No weirder than this: He winds up at Michigan and one day, as a freshman, he turns to Mills and says: “How are we ever gonna get back to where we were as seniors in high school? We only have three years here. . . . Terry, the only way is the national championship. We got to win that thing before we finish.”
A dream deferred? Last April, on a drizzly night in Seattle, the whole world watched as Mills hit an overtime basket to pull U-M within one point of Seton Hall. Then, with three seconds left, Robinson stood at the free-throw line, his heart thumping but his hands steady. . . .
He did it. Champions! Moments later, Rumeal was in the arms of his old roommate, hugging in a way only the two of them could understand.
You can argue that Mills and Robinson succeeded despite Proposition 48, or because of it. Both admit the year off and the adjustment process was invaluable to their success in college. But the criticism and the bubble-like existence also made life hard and ridiculous. “Even now, if I pass a class, they say ‘Well how hard a class was that?’ ” Mills said. “They think I’m taking bowling or something.”
No bowling. No basket weaving. The two have succeeded — and, it is worth noting, with nary a whisper of trouble or off-court controversy. Mills is just one semester shy of his degree in sports management and communication. Robinson will earn his diploma on time; he will wear the cap and gown this spring.

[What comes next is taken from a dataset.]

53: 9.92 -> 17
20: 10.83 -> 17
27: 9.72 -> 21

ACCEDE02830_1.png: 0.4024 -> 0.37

Maybe the lesson is that all freshmen should be made ineligible, given a year to adjust. But this lesson is also obvious: You cannot always measure potential with a No. 2 pencil. The people in Princeton who make up the tests may themselves need a course in human environment.
Robinson says it best: “In the neighborhood where I grew up, sports was stressed more than academics. They kept telling me ‘Make yourself better; play more basketball.’ So I did. When they said ‘Go home and read for an hour,’ I said, ‘Yeah, right.’ Nobody else did that.

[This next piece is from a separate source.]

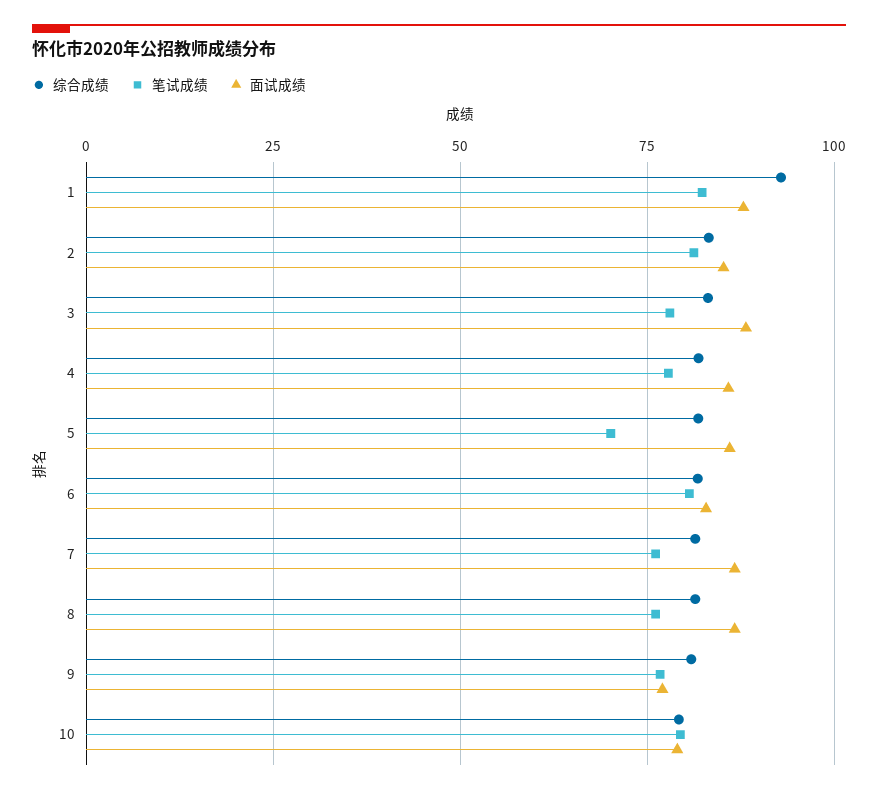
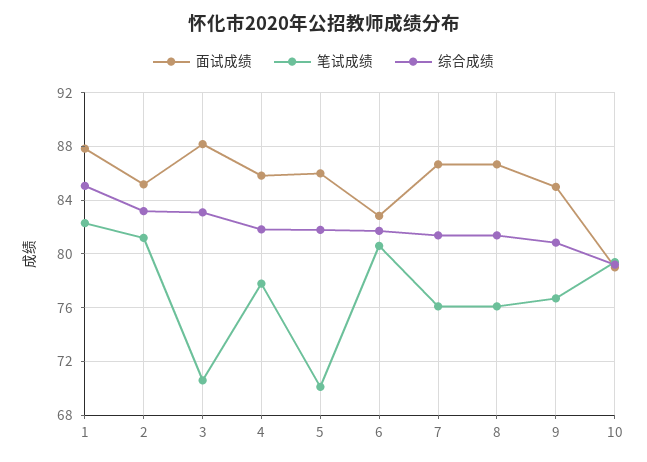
综合成绩, 1: 92.5 -> 85
笔试成绩, 3: 77.5 -> 70.5
面试成绩, 9: 77.5 -> 85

“But that’s why it’s wrong to judge someone based on his high school experience. Once you get to college everybody’s studying. It makes you study more — you have to jump or you get left behind. If back in my old neighborhood, one friend said ‘I’m going to study’ and another friend said
‘I’m going to study’ then I’d probably have said ‘Well, I’m studying also.’ But where I came from, everybody said ‘I’m playing basketball.’ That’s the only real difference between there and here.”
They ought to print that paragraph on every loose-leaf notebook in America.
So “The Prop 48 Kids” have shed the label; they take the court today as seniors, co-captains, students, men.
“Do I feel educated?” Robinson said. “Yes. I do. I feel like I can do anything now.”
Mills nodded. “But my story won’t be complete without that diploma.” When asked whether he were the type to hang the sheepskin on his wall, the guy they once called “stupid” had to laugh. “Me? I’m liable to carry it around in my pocket!”
So be it. A brain that is challenged and a pocket full of dreams. Isn’t that what college is supposed to be about?